The garden is churning and chugging away, growing and ripening everywhere at once.  I am trying, but failing to keep up with the harvest.  I have definitely failed to keep up with the weeds, which are growing as robustly as the vegetables are.  So forgive the foot-tall grass and thistle and pigweed and lambsquarters and velvetleaf and ragweed and campion, etc.


Here is the wall of beans.  Some of the leaves and pods show a bit of rust, or fungus, or something, but it doesn't seem too serious.  The cattle panels are proving to be an excellent trellis.



My basil patch is very healthy.  Owen spent a good hour with a scissors in here today, harvesting the stalks about half-way down.  I've got three grocery bags full of basil on my kitchen table, calling to me right now.  But it's more fun to blog than to pick leaves, so here I am.  I might be up awhile yet.



The Brussels sprouts are for the most part healthy.  I've had my usual trouble with cabbage worms, but I think my most recent Bt application has knocked them back a bit.


Here's a large patch of peppers.  My alma paprika and jalapenos are doing wonderfully.  My one Napolean sweet that I managed to grow from an old packet of seeds is also doing well.  The California wonder seedlings I bought at the nursery have yet to yield any fruit. 


My first red cayenne!  I need to get myself a spice grinder.  And some rubber gloves.


The cucumbers are fantastic.  I harvest a sackful one day, and two days later there is another sackful ready to be picked.  I'm letting quite a few cukes get big and orange, for next year's (and the year after that) seed. 


Two of the many watermelon.  I still don't know exactly when to pick these.  A few days ago I picked one with a large yellow spot on it, thinking it was ripe.  It wasn't even close.  So now I am hesitant to try again.

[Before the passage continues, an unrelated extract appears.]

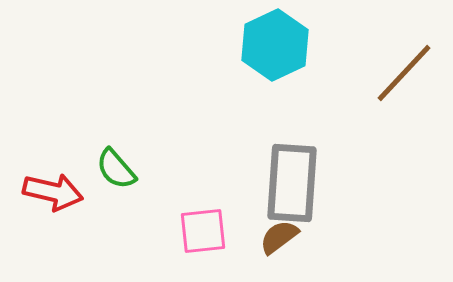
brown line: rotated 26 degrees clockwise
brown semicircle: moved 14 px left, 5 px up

Similarly with the muskmelon. People tell me that it will 'smell ripe' and 'sound ripe' when it's ready.  I've no idea what this means.


The Jerusalem artichokes are very tall.


I've harvested almost all of the cabbage.  Several of them had begun to split.  I planted a bunch of these, thinking that I might try to sell them (along with other veges) at the farmers market this summer.  But those plans fell through, so now I have twelve cabbage heads on my table, waiting patiently next to the basil.  Guess it's time to try sauerkraut again.

Lest ye think that all my garden endeavors this year were successful, let me assure you otherwise -- my potatoes and tomatoes are all dying of blight, my carrots and turnips never germinated, my radishes were magma hot, my scallions got lost in a mass of grass and my zinnia seedlings all died before transplant.  But I must confess that overall, the balance is seeming to favor good over bad for this gardening year.  And I am, as ever, learning more and more each season.  I have already started planning for next year.  For me, that's the most fun of all.

Tuesday, August 9, 2011

Full swing


It was a glorious day to work in the garden.  The harvest included dill seed;


eggplant and cucumbers;


tomatoes, zucchini and beans;


one watermelon, which I thought might be ripe,


but wasn't;


and about a third of the garlic.  Also harvested, but not photographed: the last of the spring beets.  I am going to experiment with drying the beets and powdering them, for a colorant in my soaps.

On a day like this, even the vastness of my garden weeds can't get me down.  An evening of pickling and dehydrating awaits.